Caesar Antichrist (César-Antéchrist) is a play by the French writer Alfred Jarry, published in 1895. The third act is an early version of Jarry's next play, Ubu Roi; the main character of which, Père Ubu, appears here as the Antichrist. The play begins with a startling sequence of images of garbled Christianity from which Ubu emerges as the new Messiah.

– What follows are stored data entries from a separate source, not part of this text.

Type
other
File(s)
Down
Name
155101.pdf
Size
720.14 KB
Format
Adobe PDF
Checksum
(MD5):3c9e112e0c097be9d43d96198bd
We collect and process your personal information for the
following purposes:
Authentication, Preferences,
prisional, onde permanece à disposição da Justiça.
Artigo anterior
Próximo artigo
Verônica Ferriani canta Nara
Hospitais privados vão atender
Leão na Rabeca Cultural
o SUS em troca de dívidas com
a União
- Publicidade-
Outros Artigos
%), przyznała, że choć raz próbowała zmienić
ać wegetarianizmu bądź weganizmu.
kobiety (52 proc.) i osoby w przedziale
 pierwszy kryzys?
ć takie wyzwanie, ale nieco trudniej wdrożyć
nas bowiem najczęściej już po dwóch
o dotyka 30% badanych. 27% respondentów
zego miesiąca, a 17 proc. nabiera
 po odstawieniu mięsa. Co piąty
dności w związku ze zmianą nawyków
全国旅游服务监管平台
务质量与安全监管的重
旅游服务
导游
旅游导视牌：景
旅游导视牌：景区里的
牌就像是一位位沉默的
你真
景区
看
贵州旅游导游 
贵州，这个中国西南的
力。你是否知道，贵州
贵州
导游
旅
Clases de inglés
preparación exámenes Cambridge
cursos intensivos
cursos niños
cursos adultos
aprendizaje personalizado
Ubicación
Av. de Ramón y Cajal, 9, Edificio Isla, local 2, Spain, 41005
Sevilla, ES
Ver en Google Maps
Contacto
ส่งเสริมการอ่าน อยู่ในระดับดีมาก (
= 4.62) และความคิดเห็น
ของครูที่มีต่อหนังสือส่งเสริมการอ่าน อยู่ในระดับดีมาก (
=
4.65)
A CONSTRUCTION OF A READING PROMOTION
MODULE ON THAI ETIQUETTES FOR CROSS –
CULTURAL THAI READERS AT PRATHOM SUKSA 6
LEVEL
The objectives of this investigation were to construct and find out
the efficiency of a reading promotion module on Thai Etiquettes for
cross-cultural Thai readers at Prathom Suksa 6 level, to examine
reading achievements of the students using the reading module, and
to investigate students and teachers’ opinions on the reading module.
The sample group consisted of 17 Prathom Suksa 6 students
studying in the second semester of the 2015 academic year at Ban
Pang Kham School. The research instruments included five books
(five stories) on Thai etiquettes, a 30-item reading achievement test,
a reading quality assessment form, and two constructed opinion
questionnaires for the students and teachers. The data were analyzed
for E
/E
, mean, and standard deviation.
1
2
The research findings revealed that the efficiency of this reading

Scholar Kimberly Jannarone argues the play was 'not intended for the stage' and is Jarry's own form of 'the theatre of the book'. While not a closet drama, Jannarone argues this might be its closest lineage, and can be considered within a tradition of works ranging from the 'Platonic dialogues and Senecan tragedies through Milton’s Samson Agonistes, Byron’s Manfred, and Villiers de l’Isle-Adam’s Axel'.

==Production history==
The play was not produced in Jarry's lifetime, and as Jannarone notes, 'almost no one attempts to stage it.' The Australian Live Performance Database lists a performance at Rusden State College in Melbourne, from 10–12 November 1978, which was performed by students in the first-year undergraduate course Drama-110. The world premiere of James Bierman’s original translation (revised by the translator) took place at the University of California Santa Cruz in March 2005. The Santa Cruz Sentinel noted, "Caesar Antichrist is both a strange and unusual play and a riotous and ribald production. It's not a show that is likely to be produced again (ever, anywhere), so if you want to experience patapyhsical apocalyptic theatre, this is probably your only chance'.